The Celestial Stone
In ancient Persian belief, the foundation of Earth was a giant sapphire. Because of its reflection the sky was blue. And truly, sapphires are found in all the blue shades of the sky, as well as in other colours. Actually, the basic material for the sapphire itself, the corundum, is a colourless compound of aluminium and oxygen. It is small amounts of metal that give the gems their hue. Iron and titanium make them blue, iron alone turns them yellow, and chromium makes the stone red in which case the sapphire is not a sapphire but a ruby. All the sapphires that are neither blue nor red are called fancy sapphires.
Sapphires are second only to diamonds in hardness and measure 9 on the Mohs scale. Because of this they are not only treasured as twinkling teardrops of starry-eyed angels, but also as excellent tools for cutting, polishing and abrasion. They have found use as nail files, phonograph needles, and bearings for machinery.
The beauty and durability of the sapphire is highly symbolic - in fact, there seems no end to all the things sapphires represent. Truth. Sincerity. Faithfulness. Purity of thought and soul. Divine favour since it had the colour of the sky. According to some, Moses was not given tablets made out of ordinary stone on Mount Sinai - they were sapphire. In other tales his staff was set with the gem to prove his kinship to God. Apollo, Greek god of prophesy, was another wielder of the sapphire, and all his worshippers sought to carry one.
Kings are and were most fond of the precious stones.

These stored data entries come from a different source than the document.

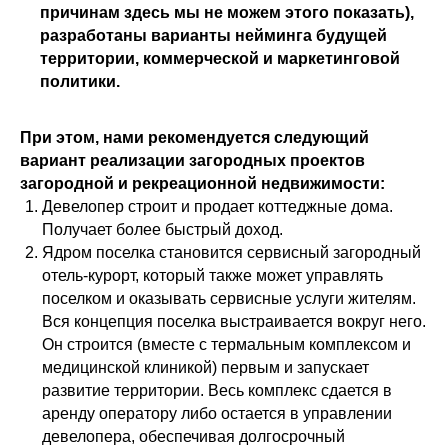
причинам здесь мы не можем этого показать),
разработаны варианты нейминга будущей
территории, коммерческой и маркетинговой
политики.
При этом, нами рекомендуется следующий
вариант реализации загородных проектов
загородной и рекреационной недвижимости:
Девелопер строит и продает коттеджные дома.
Получает более быстрый доход.
Ядром поселка становится сервисный загородный
отель-курорт, который также может управлять
поселком и оказывать сервисные услуги жителям.
Вся концепция поселка выстраивается вокруг него.
Он строится (вместе с термальным комплексом и
медицинской клиникой) первым и запускает
развитие территории. Весь комплекс сдается в
аренду оператору либо остается в управлении
девелопера, обеспечивая долгосрочный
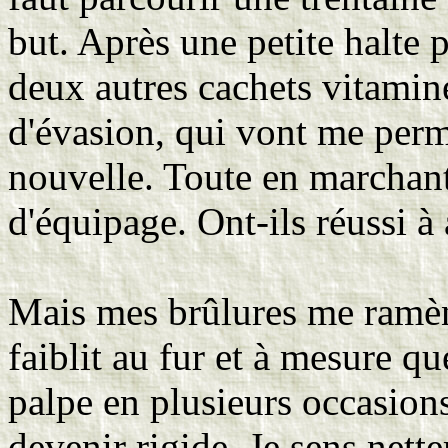
but. Après une petite halte 
deux autres cachets vitamin
d'évasion, qui vont me perm
nouvelle. Toute en marchan
d'équipage. Ont-ils réussi à 
Mais mes brûlures me ramène
faiblit au fur et à mesure q
palpe en plusieurs occasion
devenir rigide. Je sens net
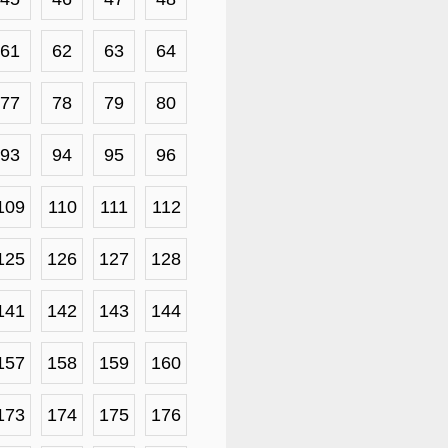
61
62
63
64
77
78
79
80
93
94
95
96
109
110
111
112
125
126
127
128
141
142
143
144
157
158
159
160
173
174
175
176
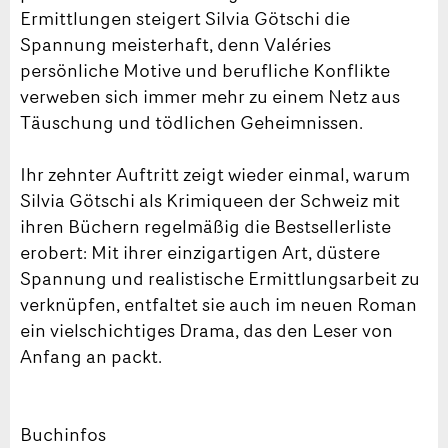
Ermittlungen steigert Silvia Götschi die
Spannung meisterhaft, denn Valéries
persönliche Motive und berufliche Konflikte
verweben sich immer mehr zu einem Netz aus
Täuschung und tödlichen Geheimnissen.
Ihr zehnter Auftritt zeigt wieder einmal, warum
Silvia Götschi als Krimiqueen der Schweiz mit
ihren Büchern regelmäßig die Bestsellerliste
erobert: Mit ihrer einzigartigen Art, düstere
Spannung und realistische Ermittlungsarbeit zu
verknüpfen, entfaltet sie auch im neuen Roman
ein vielschichtiges Drama, das den Leser von
Anfang an packt.
Buchinfos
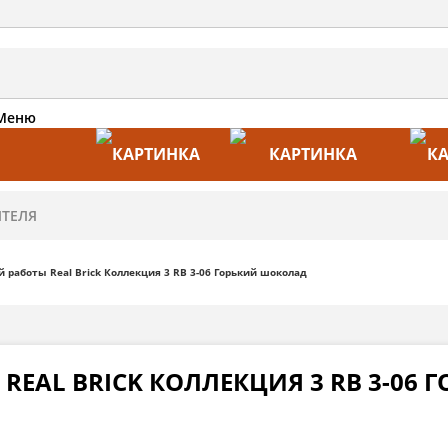
Меню
АКЦИИ
ПРОИЗВОДИТЕЛИ
ПРА
 работы Real Brick Коллекция 3 RB 3-06 Горький шоколад
REAL BRICK КОЛЛЕКЦИЯ 3 RB 3-06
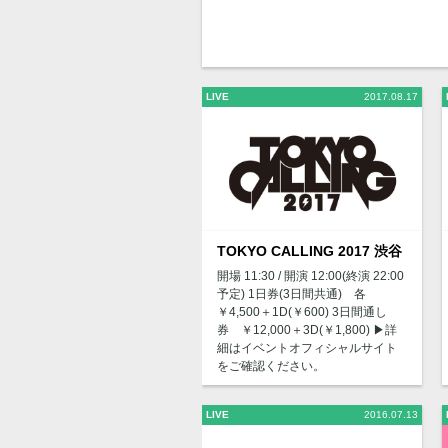
LIVE
2017.08.17
TOKYO CALLING 2017 渋谷
開場 11:30 / 開演 12:00(終演 22:00
予定) 1日券(3日間共通) 各
￥4,500＋1D(￥600) 3日間通し
券 ￥12,000＋3D(￥1,800) ▶︎詳
細はイベントオフィシャルサイト
をご確認ください。
LIVE
2016.07.13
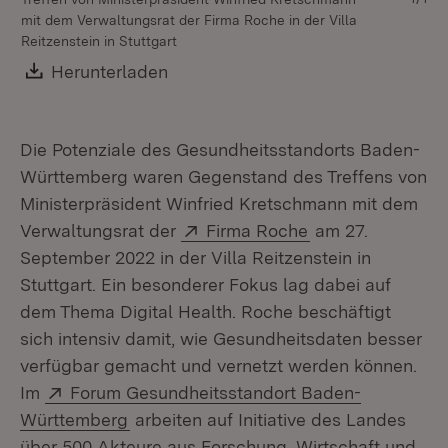
mit dem Verwaltungsrat der Firma Roche in der Villa
Reitzenstein in Stuttgart
Download:
Herunterladen
(Öffnet in neuem Fenster)
Die Potenziale des Gesundheitsstandorts Baden-
Württemberg waren Gegenstand des Treffens von
Ministerpräsident Winfried Kretschmann mit dem
Extern:
(Öffnet in neuem
Verwaltungsrat der
Firma Roche
am 27.
September 2022 in der Villa Reitzenstein in
Stuttgart. Ein besonderer Fokus lag dabei auf
dem Thema Digital Health. Roche beschäftigt
sich intensiv damit, wie Gesundheitsdaten besser
verfügbar gemacht und vernetzt werden können.
Extern:
Im
Forum Gesundheitsstandort Baden-
(Öffnet in neuem Fenster)
Württemberg
arbeiten auf Initiative des Landes
über 500 Akteure aus Forschung, Wirtschaft und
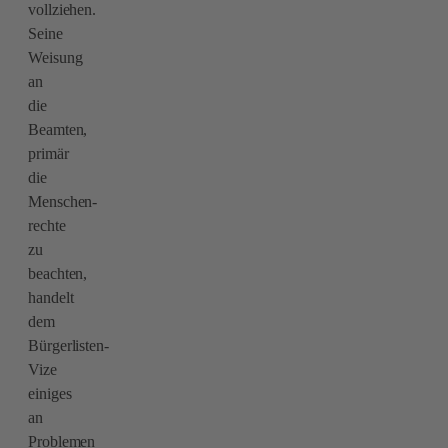
vollziehen.
Seine
Weisung
an
die
Beamten,
primär
die
Menschen-
rechte
zu
beachten,
handelt
dem
Bürgerlisten-
Vize
einiges
an
Problemen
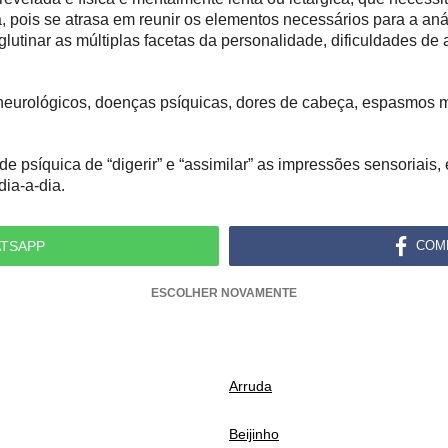
 pois se atrasa em reunir os elementos necessários para a análi
lutinar as múltiplas facetas da personalidade, dificuldades de 
eurológicos, doenças psíquicas, dores de cabeça, espasmos mu
e psíquica de “digerir” e “assimilar” as impressões sensoriais,
dia-a-dia.
TSAPP
COM
ESCOLHER NOVAMENTE
Arruda
Beijinho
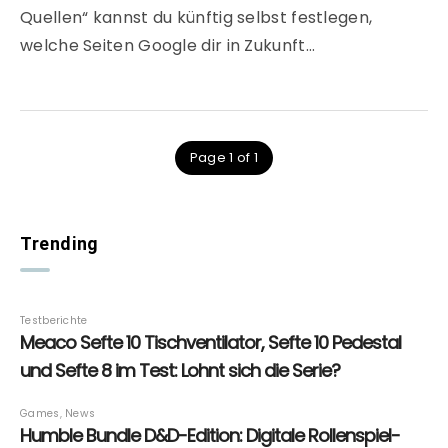
Quellen“ kannst du künftig selbst festlegen,
welche Seiten Google dir in Zukunft…
Page 1 of 1
Trending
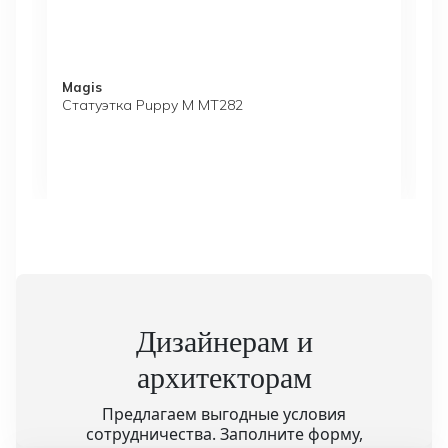
Magis
Статуэтка Puppy M MT282
Дизайнерам и
архитекторам
Предлагаем выгодные условия
сотрудничества. Заполните форму,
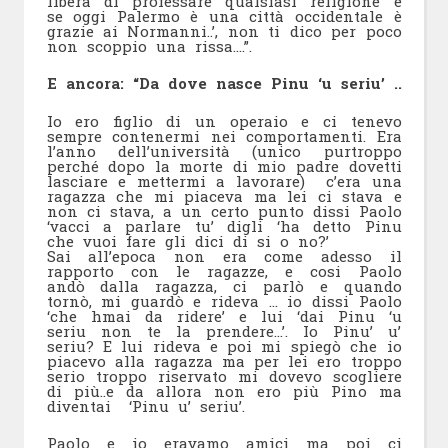
libera di professare qualsiasi religione e
se oggi Palermo è una città occidentale è
grazie ai Normanni..’, non ti dico per poco
non scoppio una rissa….”.
E ancora: “Da dove nasce Pinu ‘u seriu’ ..
Io ero figlio di un operaio e ci tenevo
sempre contenermi nei comportamenti. Era
l’anno dell’università (unico purtroppo
perché dopo la morte di mio padre dovetti
lasciare e mettermi a lavorare) c’era una
ragazza che mi piaceva ma lei ci stava e
non ci stava, a un certo punto dissi Paolo
‘vacci a parlare tu’ digli ‘ha detto Pinu
che vuoi fare gli dici di si o no?’
Sai all’epoca non era come adesso il
rapporto con le ragazze, e cosi Paolo
andò dalla ragazza, ci parlò e quando
tornò, mi guardò e rideva … io dissi Paolo
‘che hmai da ridere’ e lui ‘dai Pinu ‘u
seriu non te la prendere…’. Io Pinu’ u’
seriu? E lui rideva e poi mi spiegò che io
piacevo alla ragazza ma per lei ero troppo
serio troppo riservato mi dovevo scogliere
di più..e da allora non ero più Pino ma
diventai ‘Pinu u’ seriu’.
Paolo e io eravamo amici ma poi ci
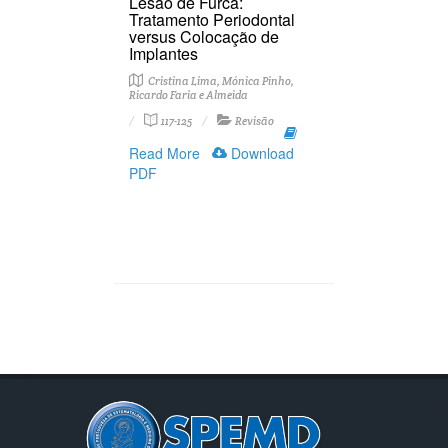
Lesão de Furca:
Tratamento Periodontal
versus Colocação de
Implantes
Cristina Lima, Mónica Pinho,
Ricardo Faria e Almeida
117-125
Revisão
Read More
Download
PDF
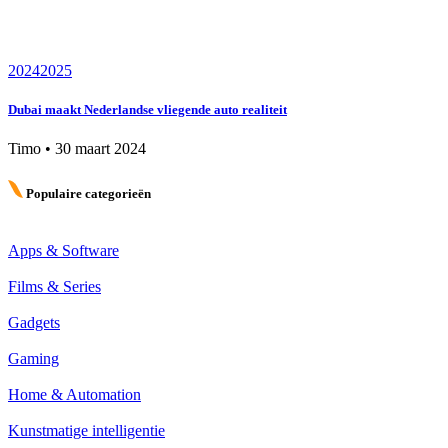
2024
2025
Dubai maakt Nederlandse vliegende auto realiteit
Timo
•
30 maart 2024
Populaire categorieën
Apps & Software
Films & Series
Gadgets
Gaming
Home & Automation
Kunstmatige intelligentie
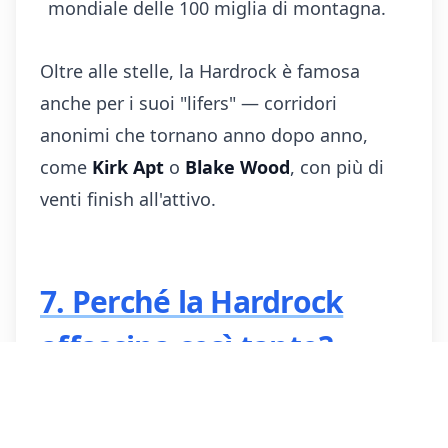
mondiale delle 100 miglia di montagna.
Oltre alle stelle, la Hardrock è famosa
anche per i suoi "lifers" — corridori
anonimi che tornano anno dopo anno,
come
Kirk Apt
o
Blake Wood
, con più di
venti finish all'attivo.
7. Perché la Hardrock
affascina così tanto?
In un mondo in cui il trail running si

In earlier times because they were said to protect the bearer against harm, more recently because of their symbolism and beauty. In the British Crown Jewels one can find several sapphires that represent the purity and wisdom of their bearers. Prince Charles followed this up when he offered Princess Diana a sapphire engagement ring - and much good that did.
Regardless, sapphires have been thought to ward off most bad things on this earth. They drove away impure thoughts and other temptations, which is why cardinals liked to wear them. They were antidotes to poison, and any venomous animal placed in a jar together with one of the gems would surely die. They also kept one free from captivity.
The name of the sapphire is ancient and confusing. To English it came from the Latin Sapphirus, which means blue, but this probably came from the Sanskrit sanipriya or "beloved of the planet Saturn". In Greek sappheiros was derived from the island of Sappherine in the Arabian Sea, a great source of the gems. But which came first, the stone or the name? I do not know.
The oldest sapphire mines were in Ceylon, now Sri Lanka. Today they are also found in India, Burma, Thailand, Vietnam, Australia, Africa, Brazil, and the US. Sapphire is the official gemstone of Queensland and Montana. It is the birthstone of September and symbolic of more wedding anniversaries than I care to name. A sapphire can be given at any time and still produce a great sparkly grin on most people's faces.